After working a long time in London, six years ago I decided to travel and take a break from the rat race. I didn’t get far, as after starting in India, Ifound myself staying in Nepal, where I had visited as a tourist a few times before.
Why Nepal? I’m not really sure. It couldn’t be more different from the order, cleanliness and rich lifestyle that comes with living in a developed country. Maybe that’s why I enjoy living here so much, as every day is a little bit like an adventure.
Already a trained teacher, I very soon found myself teaching English as a foreign language to Nepalis and loving it! I enjoy the most the communication opportunities it offers. I am always very keen to learn about other people’s interests and cultures, so working on the Forum is perfect for this.
I share many of Lynne’s sentiments, in particular the right to education (and healthcare), that should be free. This is something we Brits tend to take for granted, as this most of us were brought up with free education and healthcare, but this is far from the norm in many other countries, especially in poor countries like Nepal.

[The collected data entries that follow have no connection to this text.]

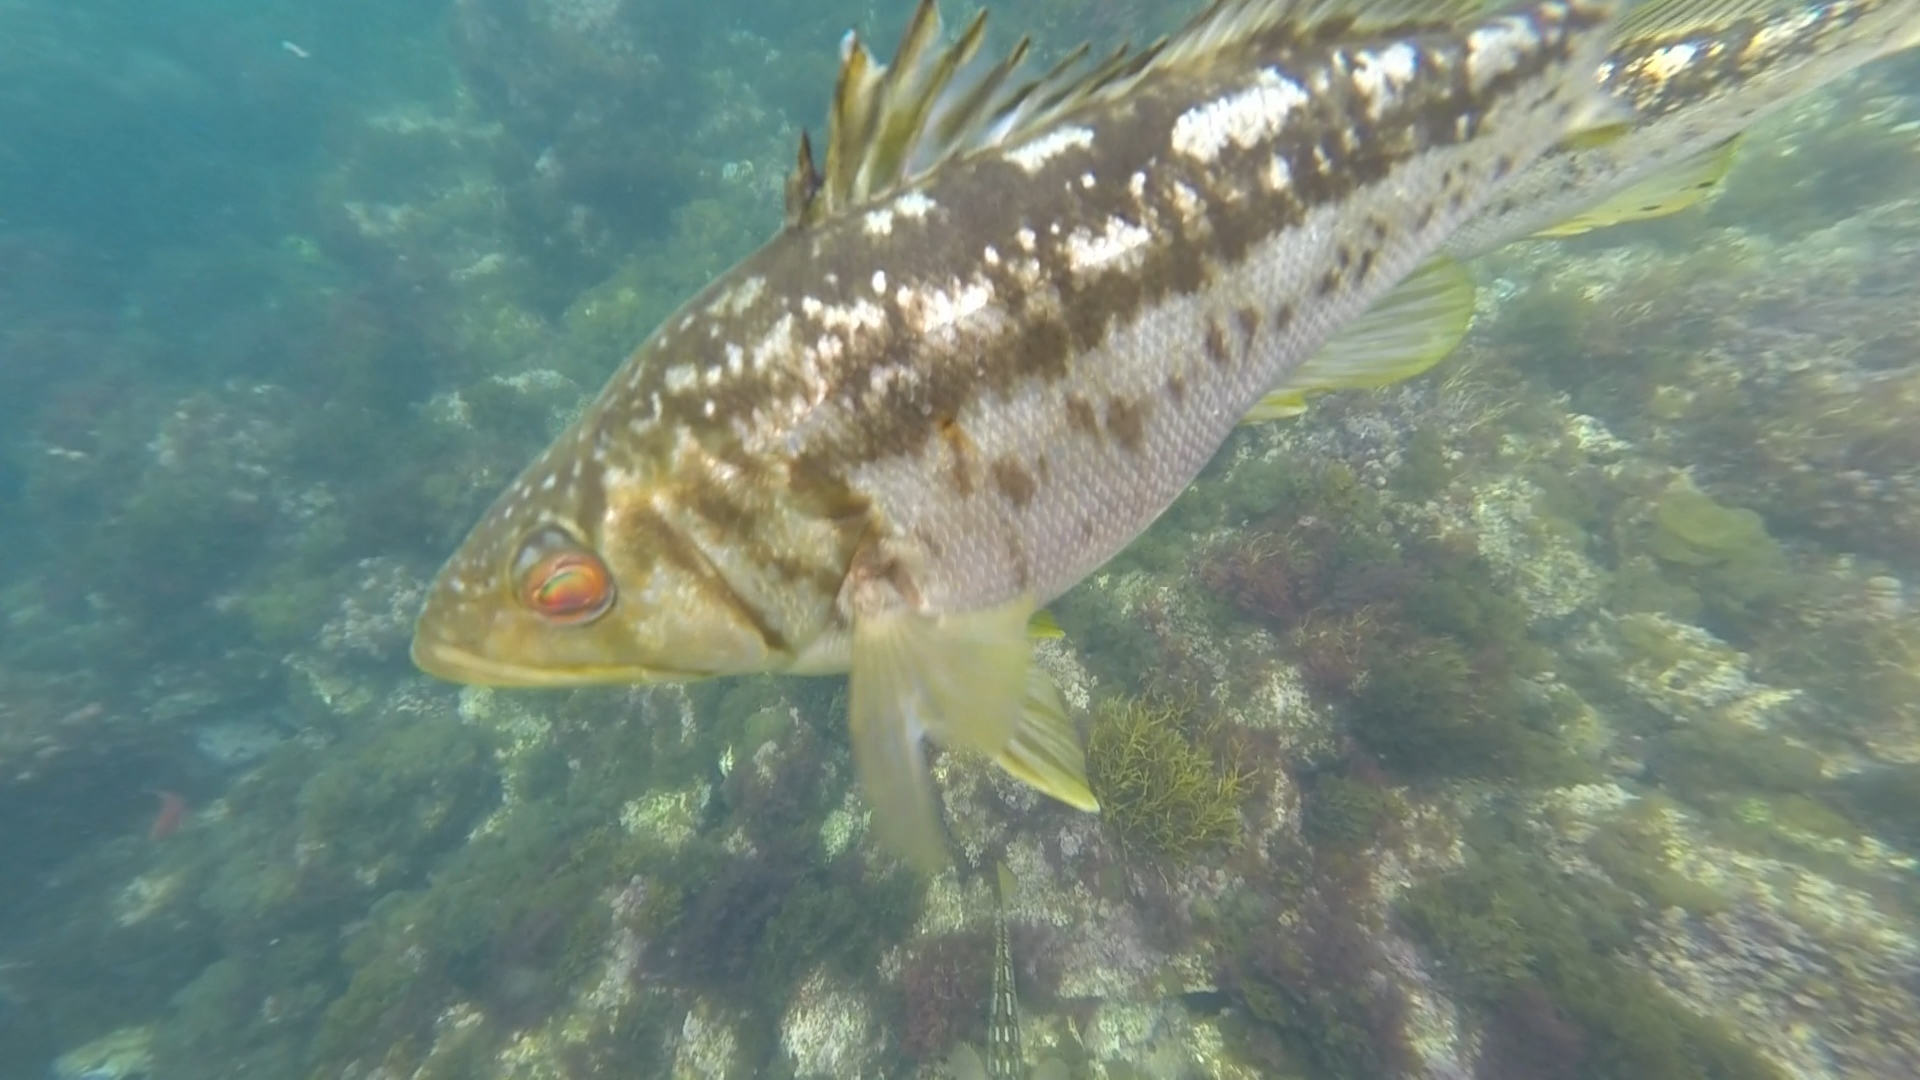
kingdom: Animalia
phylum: Chordata
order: Perciformes
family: Serranidae
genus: Paralabrax
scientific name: Paralabrax clathratus
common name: Kelp bass
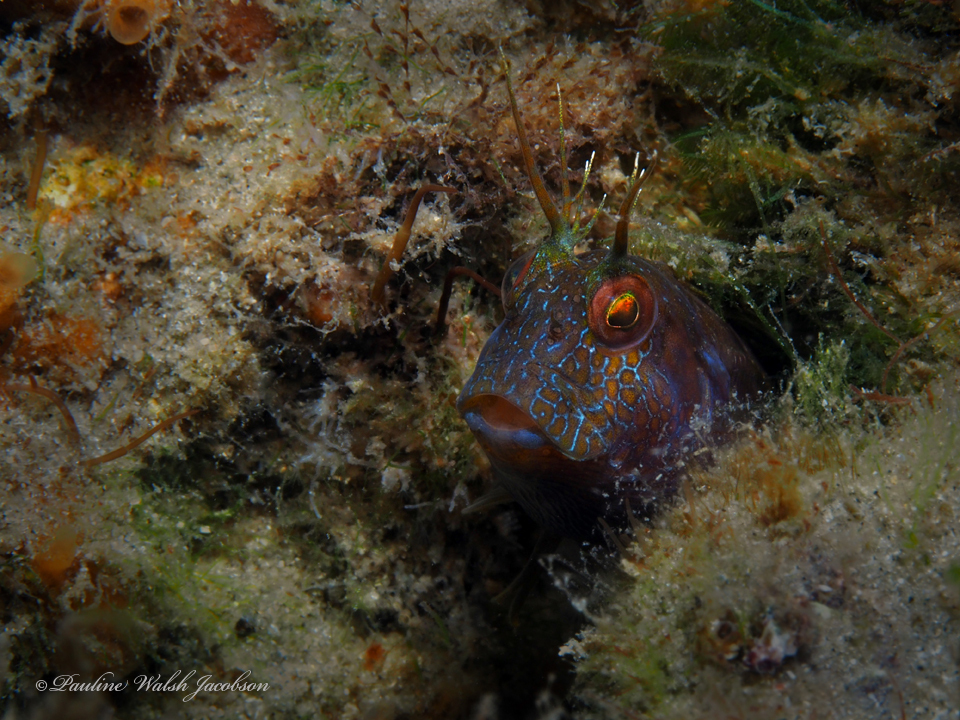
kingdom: Animalia
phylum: Chordata
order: Perciformes
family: Blenniidae
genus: Parablennius
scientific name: Parablennius marmoreus
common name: Seaweed blenny
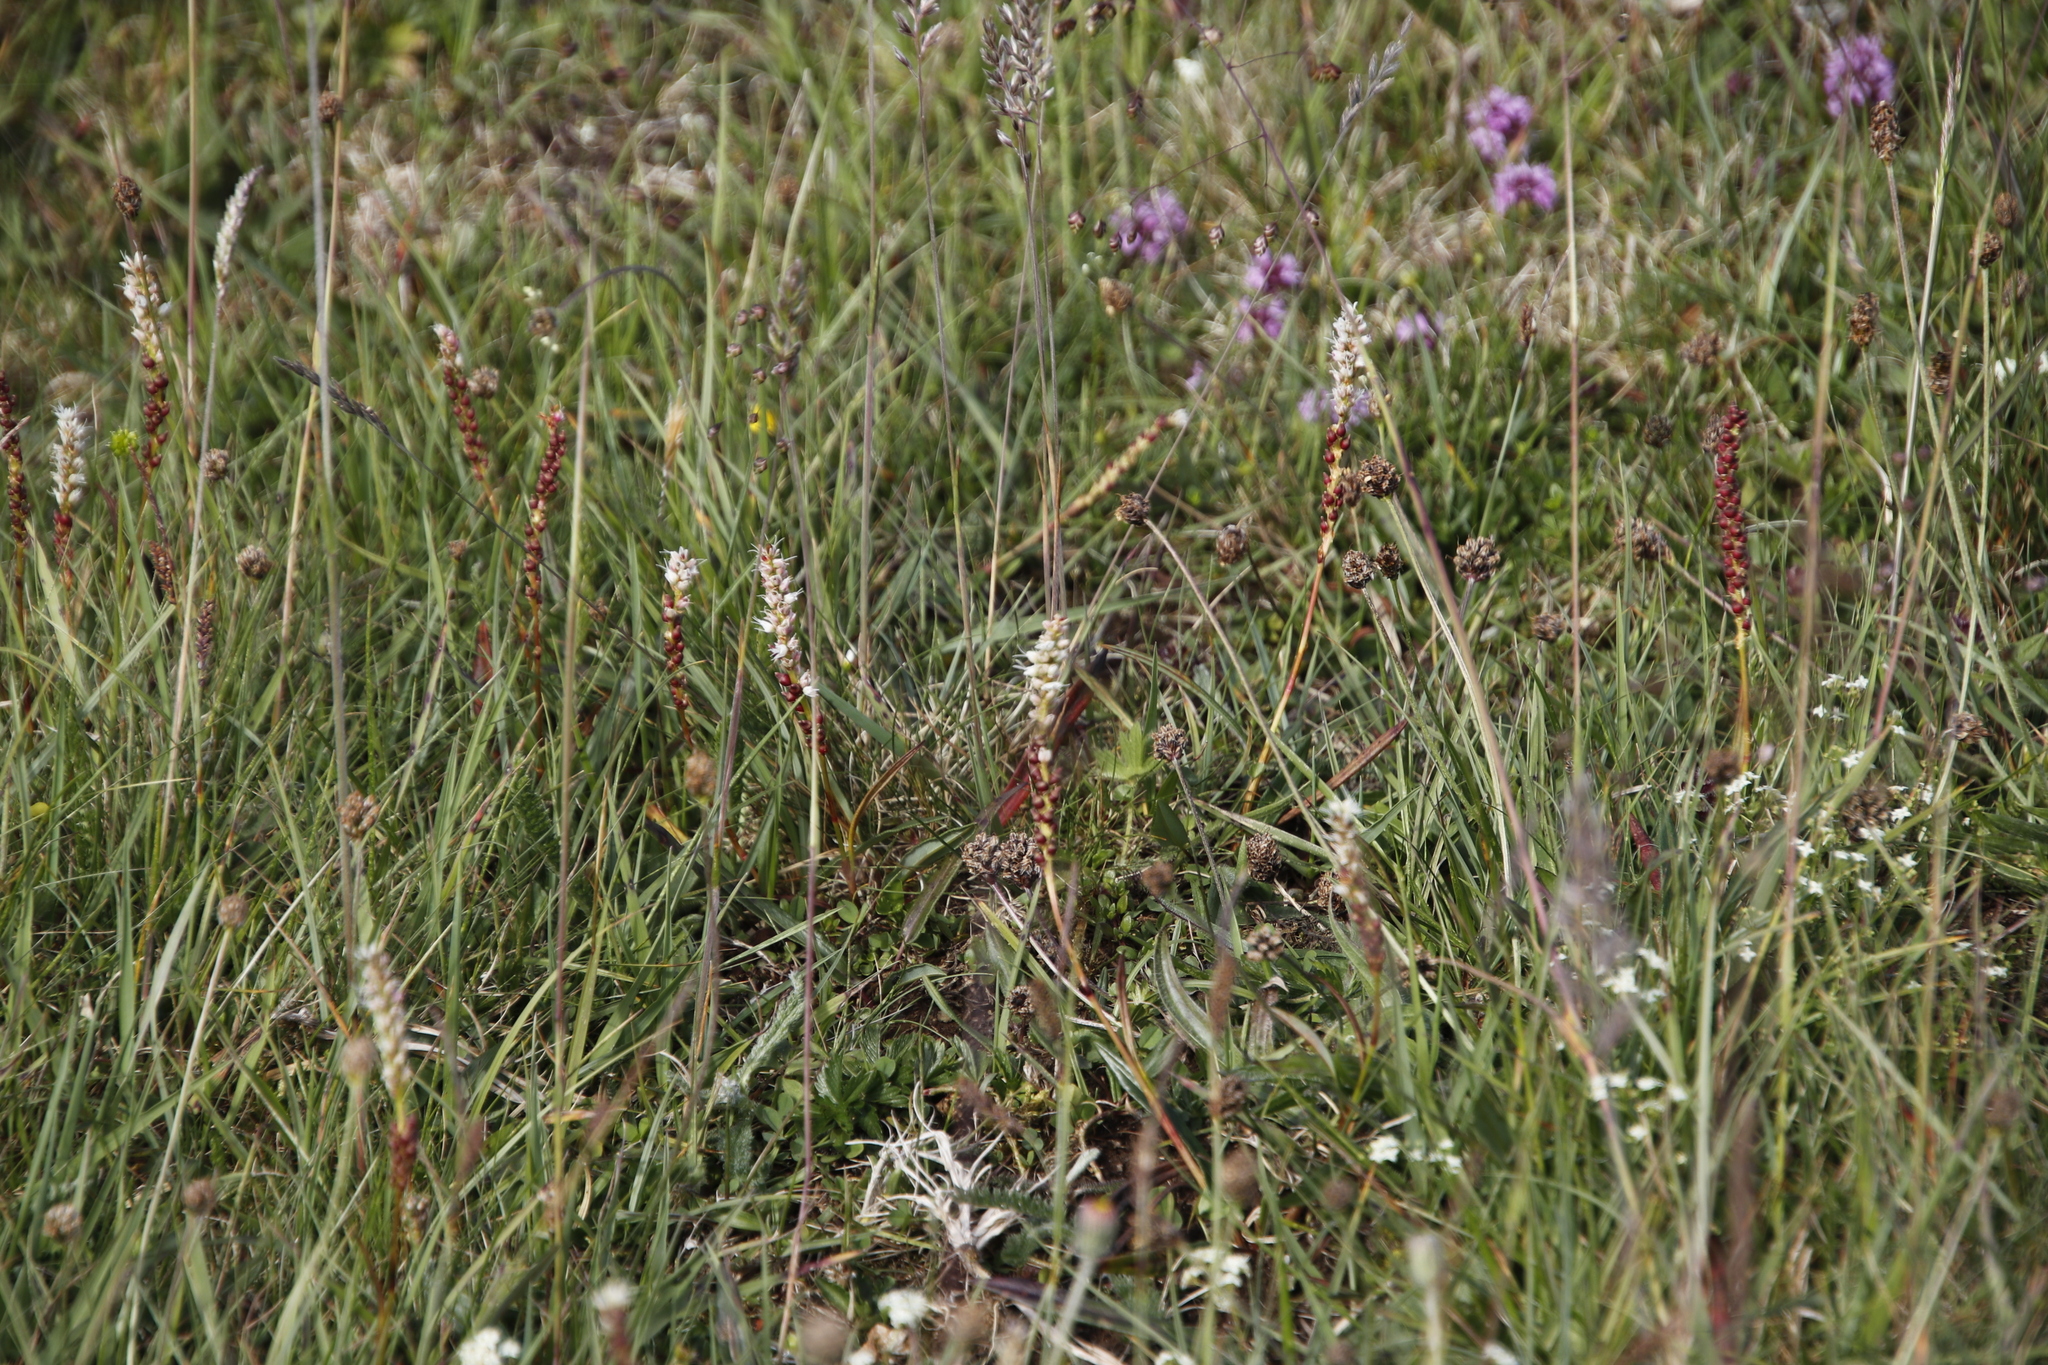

In Nepal, I run a small charity called Rural Assistance Nepal (RAN) www.rannepal.org that is registered with the UK Charity Commission. RAN pays the salary of a few teachers at government schools, which are always understaffed in Nepal, and pays the salary of two Nepali nurses to run a small healthpost in a remote hill area in the east of Nepal. Another UK charity, HexN (UK) www.hexn.org helps by providing supplies of medicines to this healthpost. Currently I am working on a project to fund raise and build a small community hospital in the very poor and neglected western region of Nepal. I encourage volunteers who want to help at schools (usually with teaching English), and medics who can help at healthposts and a government hospital that I’m working with. Volunteers have to be completely self-funding and take care of themselves, as all RAN can do is pass on the information where to go and what to do, but this seems to work well.